Darüber hinaus würden zahlreiche weitere prozedurale Garantien greifen. Unter anderem sagt Art. 103, dass die gerichtlichen Untersuchungen gegen Kriegsgefangene so rasch durchzuführen sind, wie die Umstände es gestatten, und zwar so, dass die Gerichtsverhandlung möglichst frühzeitig stattfinden kann. Ein Kriegsgefangener darf nur dann in Untersuchungshaft gehalten werden, wenn diese Maßnahme bei gleichen Vergehen auch für die Angehörigen der bewaffneten Kräfte des Gewahrsamsstaates vorgesehen ist oder wenn es die nationale Sicherheit verlangt. Die Untersuchungshaft darf auf keinen Fall länger als drei Monate dauern. Diese Vorschrift wäre klar verletzt.

Außerdem müssen Kriegsgefangene vor ein Militärgericht gestellt werden.

Allerdings bestreitet Russland, Konfliktpartei zu sein. Der Kriegsgefangenenstatus könnte aber auch dann gegeben sein, wenn anerkannt wäre, dass Sawtschenko von den Separatisten als Konfliktpartei direkt an die russischen Behörden übergeben worden wäre, wie Sawtschenko behauptet. Insofern argumentiert die Verteidigung, dass ihr der Status einer Kriegsgefangenen zusteht. Da sie im Rahmen einer militärischen Operation zur Evakuierung von Verwundeten in Uniform von den Separatisten gefangen genommen worden war, sei sie nach Art. 4 des III. Genfer Abkommens als Kriegsgefangene einzustufen, hat ihr Verteidiger, Mark Fejgin, argumentiert.

Die russischen Behörden haben es konsequent abgelehnt, Sawtschenko als Kriegsgefangene anzuerkennen. Dies wird damit begründet, dass Russland nicht Kriegspartei sei und dass Sawtschenko nicht durch die Separatisten (als mögliche Kriegspartei), sondern auf russischem Boden durch russische Behörden verhaftet wurde. Auch hier steht und fällt das Verfahren mit der Beweisfrage.

Fazit

Ein gerichtliches Urteil im Verfahren steht noch aus. Allerdings zeigt das Verfahren bereits mehrere Dinge: Der Fall ist einerseits ein erneuter Beweis für die Instrumentalisierung der russischen Justiz durch die Politik. Die Anklage ist deutlich voreingenommen und soll offensichtlich dazu dienen, die ukrainische Führung in der russischen Öffentlichkeit zu kriminalisieren. Die Nicht-Anerkennung der Immunität verletzt das Völkerrecht.
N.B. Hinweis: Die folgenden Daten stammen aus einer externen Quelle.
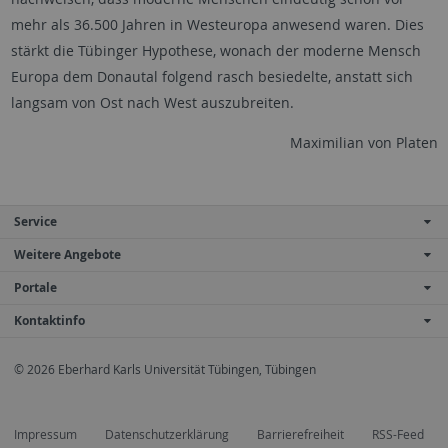
mehr als 36.500 Jahren in Westeuropa anwesend waren. Dies
stärkt die Tübinger Hypothese, wonach der moderne Mensch
Europa dem Donautal folgend rasch besiedelte, anstatt sich
langsam von Ost nach West auszubreiten.
Maximilian von Platen
Service
Weitere Angebote
Portale
Kontaktinfo
© 2026 Eberhard Karls Universität Tübingen, Tübingen
Impressum
Datenschutzerklärung
Barrierefreiheit
RSS-Feed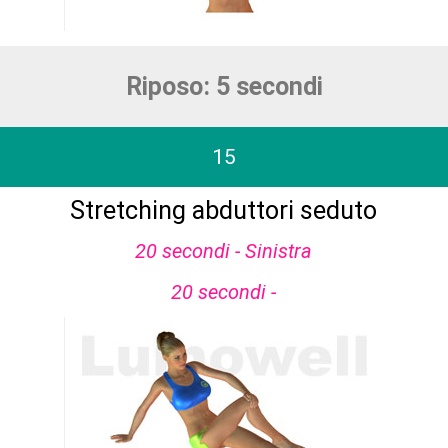
Riposo: 5 secondi
15
Stretching abduttori seduto
20 secondi - Sinistra
20 secondi -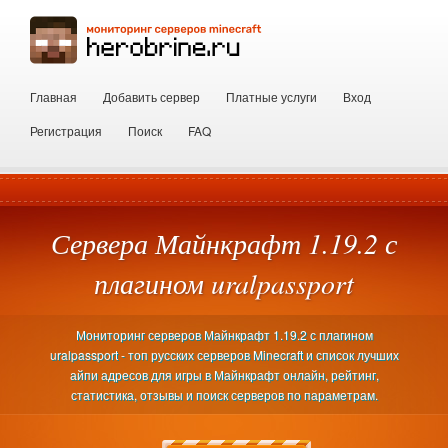
Главная
Добавить сервер
Платные услуги
Вход
Регистрация
Поиск
FAQ
Сервера Майнкрафт 1.19.2 с
плагином uralpassport
Мониторинг серверов Майнкрафт 1.19.2 с плагином
uralpassport - топ русских серверов Minecraft и список лучших
айпи адресов для игры в Майнкрафт онлайн, рейтинг,
статистика, отзывы и поиск серверов по параметрам.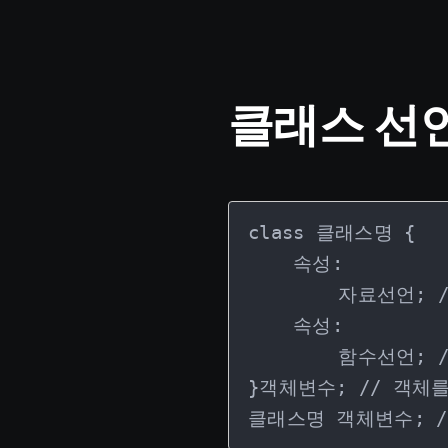
클래스 선
class 클래스명 {

    속성:

        자료선언; //=멤버변수

    속성:

        함수선언; //=멤버함수

}객체변수; // 객체를
클래스명 객체변수; /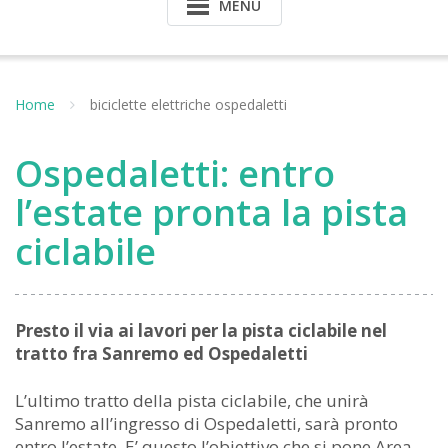
MENU
Home
biciclette elettriche ospedaletti
Ospedaletti: entro
l’estate pronta la pista
ciclabile
Presto il via ai lavori per la pista ciclabile nel
tratto fra Sanremo ed Ospedaletti
L’ultimo tratto della pista ciclabile, che unirà
Sanremo all’ingresso di Ospedaletti, sarà pronto
entro l’estate. E’ questo l’obiettivo che si pone Area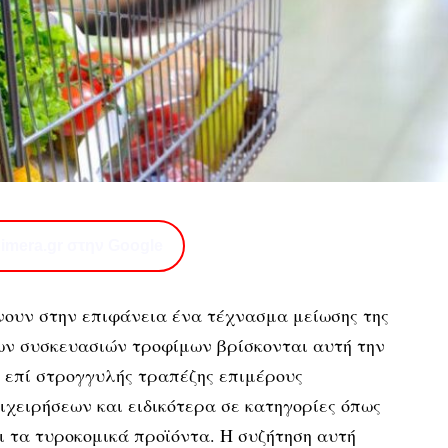
imera.gr στην Google
νουν στην επιφάνεια ένα τέχνασμα μείωσης της
ων συσκευασιών τροφίμων βρίσκονται αυτή την
η επί στρογγυλής τραπέζης επιμέρους
ιχειρήσεων και ειδικότερα σε κατηγορίες όπως
ι τα τυροκομικά προϊόντα. Η συζήτηση αυτή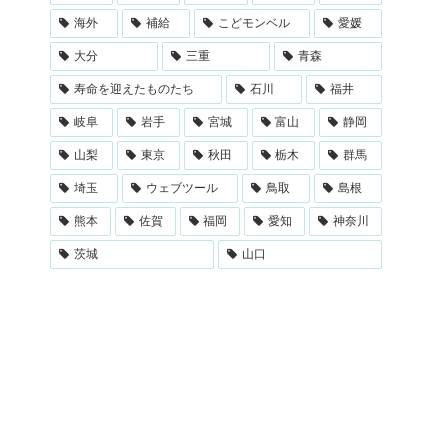
海外
補給
こどモンベル
愛媛
大分
三重
青森
寿命を迎えたものたち
石川
福井
岐阜
岩手
宮城
富山
静岡
山梨
東京
秋田
栃木
群馬
埼玉
ウェブツール
鳥取
島根
熊本
佐賀
福岡
愛知
神奈川
茨城
山口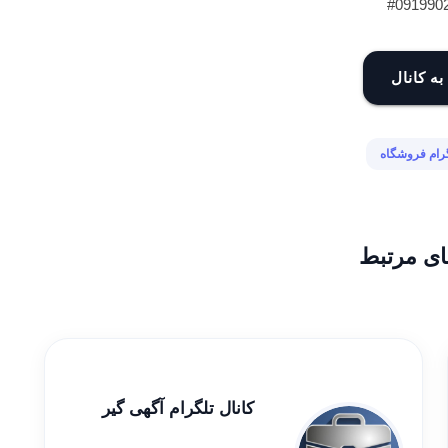
#091990
به کانال
گرام فروشگاه
ای مرتبط
کانال تلگرام آگهی گیر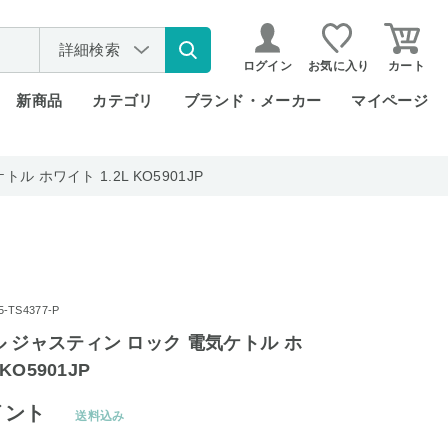
詳細検索
ログイン
お気に入り
カート
新商品
カテゴリ
ブランド・メーカー
マイページ
 ホワイト 1.2L KO5901JP
TS4377-P
 ジャスティン ロック 電気ケトル ホ
KO5901JP
イント
送料込み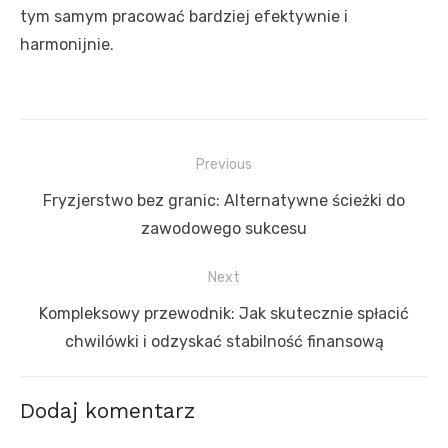
tym samym pracować bardziej efektywnie i
harmonijnie.
Nawigacja
Previous
wpisu
Previous
Fryzjerstwo bez granic: Alternatywne ścieżki do
post:
zawodowego sukcesu
Next
Next
Kompleksowy przewodnik: Jak skutecznie spłacić
post:
chwilówki i odzyskać stabilność finansową
Dodaj komentarz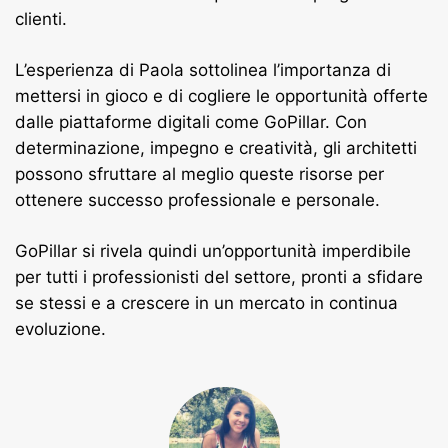
clienti.
L’esperienza di Paola sottolinea l’importanza di
mettersi in gioco e di cogliere le opportunità offerte
dalle piattaforme digitali come GoPillar. Con
determinazione, impegno e creatività, gli architetti
possono sfruttare al meglio queste risorse per
ottenere successo professionale e personale.
GoPillar si rivela quindi un’opportunità imperdibile
per tutti i professionisti del settore, pronti a sfidare
se stessi e a crescere in un mercato in continua
evoluzione.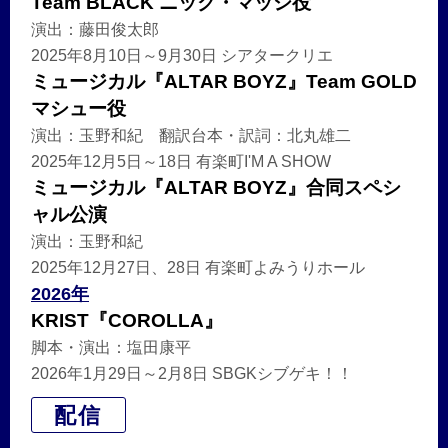
Team BLACK ニック・マッシ役
演出：藤田俊太郎
2025年8月10日～9月30日 シアタークリエ
ミュージカル『ALTAR BOYZ』Team GOLD
マシュー役
演出：玉野和紀 翻訳台本・訳詞：北丸雄二
2025年12月5日～18日 有楽町I'M A SHOW
ミュージカル『ALTAR BOYZ』合同スペシ
ャル公演
演出：玉野和紀
2025年12月27日、28日 有楽町よみうりホール
2026年
KRIST『COROLLA』
脚本・演出：塩田康平
2026年1月29日～2月8日 SBGKシブゲキ！！
配信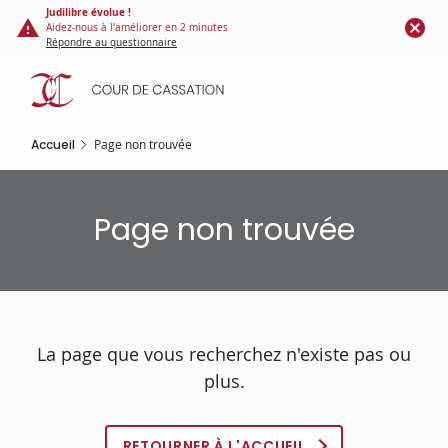
Panneau de gestion des cookies
Aller
Judilibre évolue !
Aidez-nous à l'améliorer en 2 minutes
au
Répondre au questionnaire
contenu
principal
Accueil
Page non trouvée
Page non trouvée
La page que vous recherchez n'existe pas ou
plus.
RETOURNER À L'ACCUEIL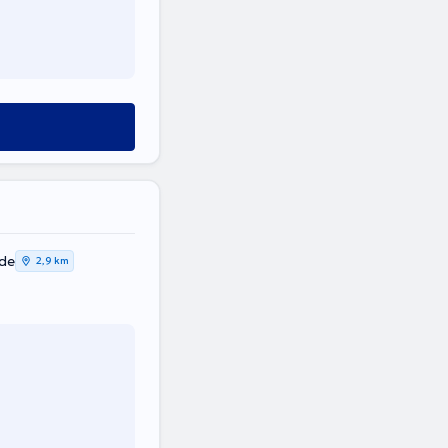
ode
2,9 km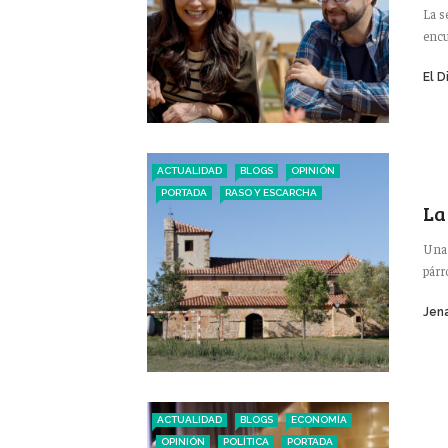
La s
encu
El D
ACTUALIDAD
BLOGS
OPINIÓN
PORTADA
RASO Y ESCARCHA
La
Una 
párr
Jena
ACTUALIDAD
BLOGS
ECONOMÍA
OPINIÓN
POLÍTICA
PORTADA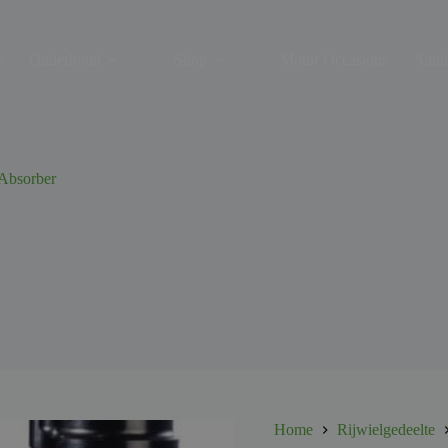
s
Onderhoud
Shop
Motor Occasions
Aanh
bsorber
Home
Rijwielgedeelte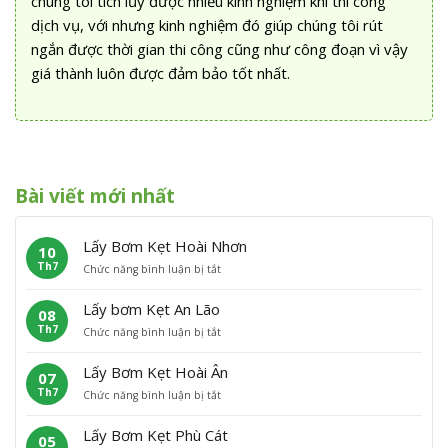
chúng tôi tích lũy được nhiều kinh nghiệm khi thi công
dịch vụ, với nhưng kinh nghiệm đó giúp chúng tôi rút
ngắn được thời gian thi công cũng như công đoạn vì vậy
giá thành luôn được đảm bảo tốt nhất.
Bài viết mới nhất
Lấy Bơm Kẹt Hoài Nhơn
10
Th7
ở
Chức năng bình luận bị tắt
L
ấ
Lấy bơm Kẹt An Lão
08
y
Th7
ở
Chức năng bình luận bị tắt
B
L
ơ
ấ
m
Lấy Bơm Kẹt Hoài Ân
07
y
K
Th7
ở
Chức năng bình luận bị tắt
b
ẹ
L
ơ
t
ấ
m
H
Lấy Bơm Kẹt Phù Cát
05
y
K
o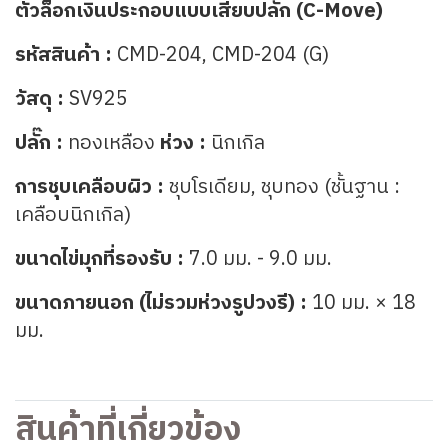
ตัวล็อกเงินประกอบแบบเสียบปลั๊ก (C-Move)
รหัสสินค้า :
CMD-204, CMD-204 (G)
วัสดุ :
SV925
ปลั๊ก :
ทองเหลือง
ห่วง :
นิกเกิล
การชุบเคลือบผิว :
ชุบโรเดียม, ชุบทอง (ชั้นฐาน :
เคลือบนิกเกิล)
ขนาดไข่มุกที่รองรับ :
7.0 มม. - 9.0 มม.
ขนาดภายนอก (ไม่รวมห่วงรูปวงรี) :
10 มม. × 18
มม.
สินค้าที่เกี่ยวข้อง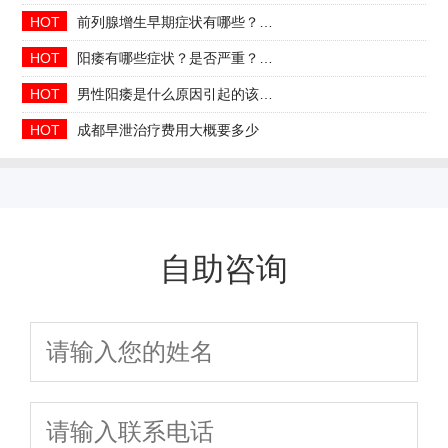
HOT
前列腺增生早期症状有哪些？2026治疗方法与日常预防指南
HOT
阳痿有哪些症状？是否严重？会自己好吗
HOT
男性阳痿是什么原因引起的该如何治疗
HOT
成都早泄治疗费用大概要多少
自助咨询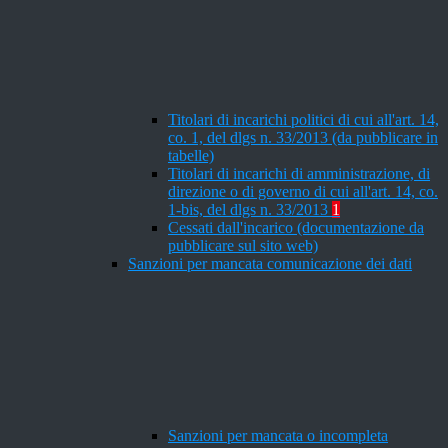
Titolari di incarichi politici di cui all'art. 14,
co. 1, del dlgs n. 33/2013 (da pubblicare in
tabelle)
Titolari di incarichi di amministrazione, di
direzione o di governo di cui all'art. 14, co.
1-bis, del dlgs n. 33/2013
1
Cessati dall'incarico (documentazione da
pubblicare sul sito web)
Sanzioni per mancata comunicazione dei dati
Sanzioni per mancata o incompleta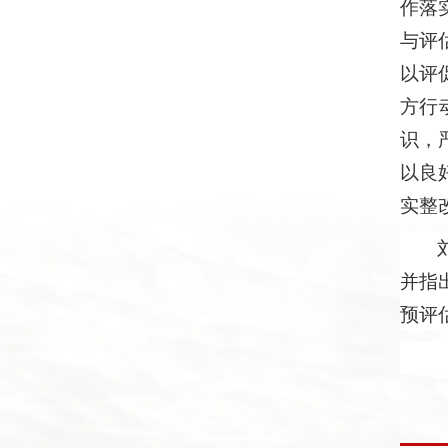
作落
与评
以评
方行
识，
以良
实整
并指
预评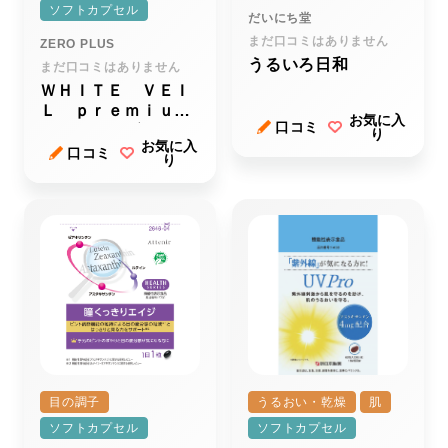
ソフトカプセル
だいにち堂
まだ口コミはありません
ZERO PLUS
うるいろ日和
まだ口コミはありません
ＷＨＩＴＥ ＶＥＩ
Ｌ ｐｒｅｍｉｕｍ
お気に入
口コミ
（ホワイトヴェー
り
お気に入
ル プレミアム）
口コミ
り
目の調子
うるおい・乾燥
肌
ソフトカプセル
ソフトカプセル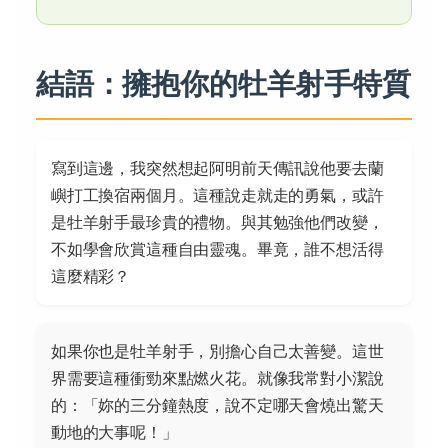
結語：擁抱你的牡羊射手特質
寫到這邊，我突然想起阿明前天傳訊說他要去蘭
嶼打工換宿兩個月。這種說走就走的勇氣，或許
是牡羊射手最珍貴的禮物。與其勉強他們改變，
不如學會欣賞這種自由靈魂。畢竟，誰不想活得
這麼精彩？
如果你也是牡羊射手，別擔心自己太善變。這世
界需要這種衝勁來點燃火花。就像我常對小潔說
的：「妳的三分鐘熱度，說不定哪天會燒出驚天
動地的大事呢！」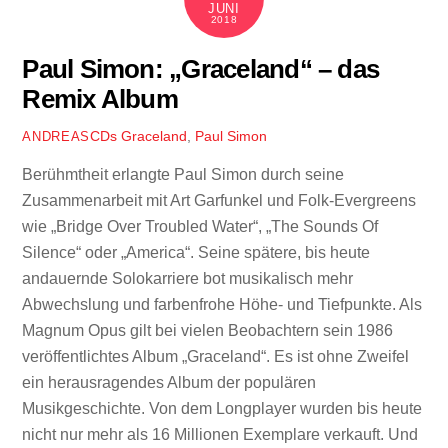
JUNI
2018
Paul Simon: „Graceland“ – das
Remix Album
CDs
Graceland
,
Paul Simon
ANDREAS
Berühmtheit erlangte Paul Simon durch seine
Zusammenarbeit mit Art Garfunkel und Folk-Evergreens
wie „Bridge Over Troubled Water“, „The Sounds Of
Silence“ oder „America“. Seine spätere, bis heute
andauernde Solokarriere bot musikalisch mehr
Abwechslung und farbenfrohe Höhe- und Tiefpunkte. Als
Magnum Opus gilt bei vielen Beobachtern sein 1986
veröffentlichtes Album „Graceland“. Es ist ohne Zweifel
ein herausragendes Album der populären
Musikgeschichte. Von dem Longplayer wurden bis heute
nicht nur mehr als 16 Millionen Exemplare verkauft. Und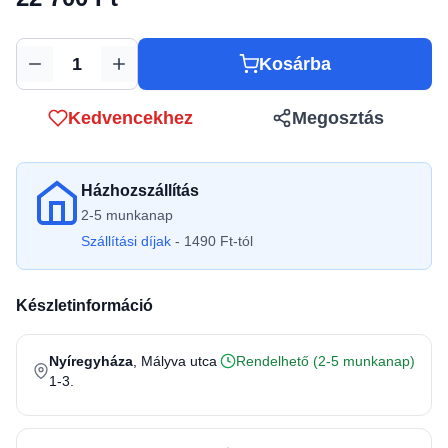
Kosárba
Mennyiség
Kedvencekhez
Megosztás
Házhozszállítás
2-5 munkanap
Szállítási díjak
- 1490 Ft-tól
Készletinformáció
Nyíregyháza
, Mályva utca
Rendelhető (2-5 munkanap)
1-3.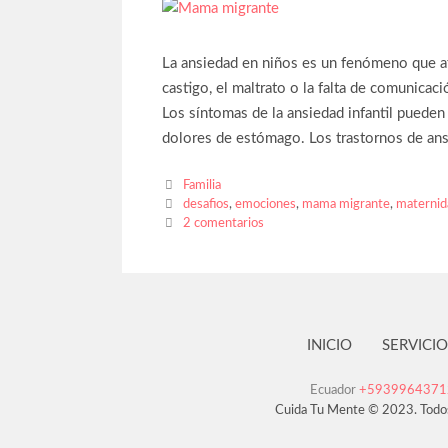
La ansiedad en niños es un fenómeno que afec
castigo, el maltrato o la falta de comunicaci
Los síntomas de la ansiedad infantil pueden i
dolores de estómago. Los trastornos de ans
Familia
desafios
,
emociones
,
mama migrante
,
maternid
2 comentarios
INICIO
SERVICIO
Ecuador
+593996437
Cuida Tu Mente © 2023. Todo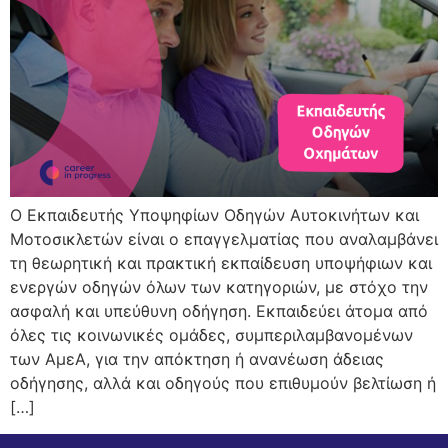
Ο Εκπαιδευτής Υποψηφίων Οδηγών Αυτοκινήτων και
Μοτοσικλετών είναι ο επαγγελματίας που αναλαμβάνει
τη θεωρητική και πρακτική εκπαίδευση υποψήφιων και
ενεργών οδηγών όλων των κατηγοριών, με στόχο την
ασφαλή και υπεύθυνη οδήγηση. Εκπαιδεύει άτομα από
όλες τις κοινωνικές ομάδες, συμπεριλαμβανομένων
των ΑμεΑ, για την απόκτηση ή ανανέωση άδειας
οδήγησης, αλλά και οδηγούς που επιθυμούν βελτίωση ή
[…]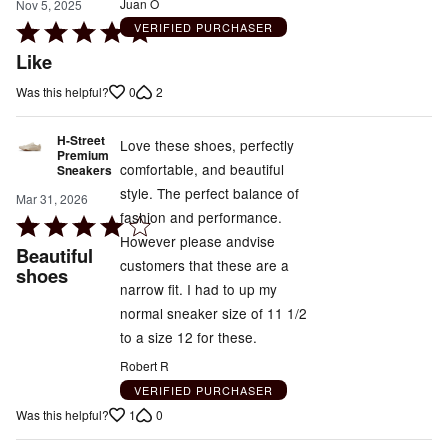
Juan O
Nov 5, 2025
Rated
VERIFIED PURCHASER
5
Like
out
0
2
Was this helpful?
of
5
H-Street
Love these shoes, perfectly
Premium
comfortable, and beautiful
Sneakers
style. The perfect balance of
Mar 31, 2026
fashion and performance.
Rated
However please andvise
4
Beautiful
customers that these are a
out
shoes
narrow fit. I had to up my
of
normal sneaker size of 11 1/2
5
to a size 12 for these.
Robert R
VERIFIED PURCHASER
1
0
Was this helpful?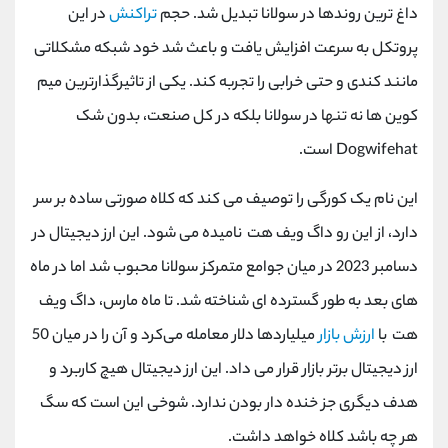
داغ ترین روندها در سولانا تبدیل شد. حجم
تراکنش
در این
پروتکل به سرعت افزایش یافت و باعث شد خود شبکه مشکلاتی
مانند کندی و حتی خرابی را تجربه کند. یکی از تاثیرگذارترین میم
کوین ها نه تنها در سولانا بلکه در کل صنعت، بدون شک
Dogwifehat
است.
این نام یک کورگی را توصیف می کند که کلاه صورتی ساده بر سر
دارد، از این رو داگ ‌ویف ‌هت نامیده می شود. این ارز دیجیتال در
دسامبر 2023 در میان جوامع متمرکز سولانا محبوب شد اما در ماه
های بعد به طور گسترده ای شناخته شد. تا ماه مارس، داگ ‌ویف
‌هت با
ارزش بازار
میلیاردها دلار معامله می‌کرد و آن را در میان 50
ارز دیجیتال برتر بازار قرار می‌ داد. این ارز دیجیتال هیچ کاربرد و
هدف دیگری جز خنده دار بودن ندارد. شوخی این است که سگ
هر چه باشد کلاه خواهد داشت.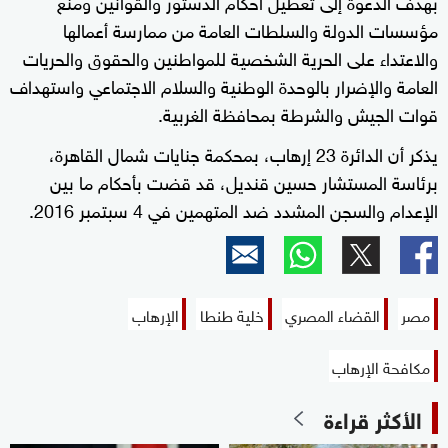
بهدف الدعوة إلى تعطيل أحكام الدستور والقوانين ومنع
مؤسسات الدولة والسلطات العامة من ممارسة أعمالها
والاعتداء على الحرية الشخصية للمواطنين والحقوق والحريات
العامة والإضرار بالوحدة الوطنية والسلام الاجتماعي واستهداف
قوات الجيش والشرطة بمحافظة الغربية.
يذكر أن الدائرة 23 إرهاب، بمحكمة جنايات شمال القاهرة،
برئاسة المستشار حسين قنديل، قد قضت بأحكام ما بين
الإعدام والسجن المشدد ضد المتهمين في 4 سبتمبر 2016.
مصر
القضاء المصري
خلية طنطا
الإرهاب
مكافحة الإرهاب
الأكثر قراءة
Das Verfahren zeigt aber auch, welche völkerrechtlichen Probleme durch die Leugnung Russlands entstehen, Konfliktpartei zu sein. Wäre anerkannt, dass es sich bei den Kämpfen in der Ostukraine um einen zwischenstaatlichen Konflikt zwischen der Ukraine und Russland handelt, wäre ein solches Verfahren in vielen Punkten völkerrechtswidrig. Bereits der Streit darüber, ob Russland Konfliktpartei ist, legt nahe, dass über Schuld und Unschuld nicht vor einem russischen Gericht, sondern nur vor einem internationalen Gericht entschieden werden kann.

Sawtschenko hat bereits im Sommer Beschwerde beim Europäischen Gerichtshof für Menschenrechte eingelegt. Er wird feststellen müssen, dass die Inhaftierung haftrechtswidrig und das Verfahren unfair verlaufen ist (Art. 5,6 EMRK).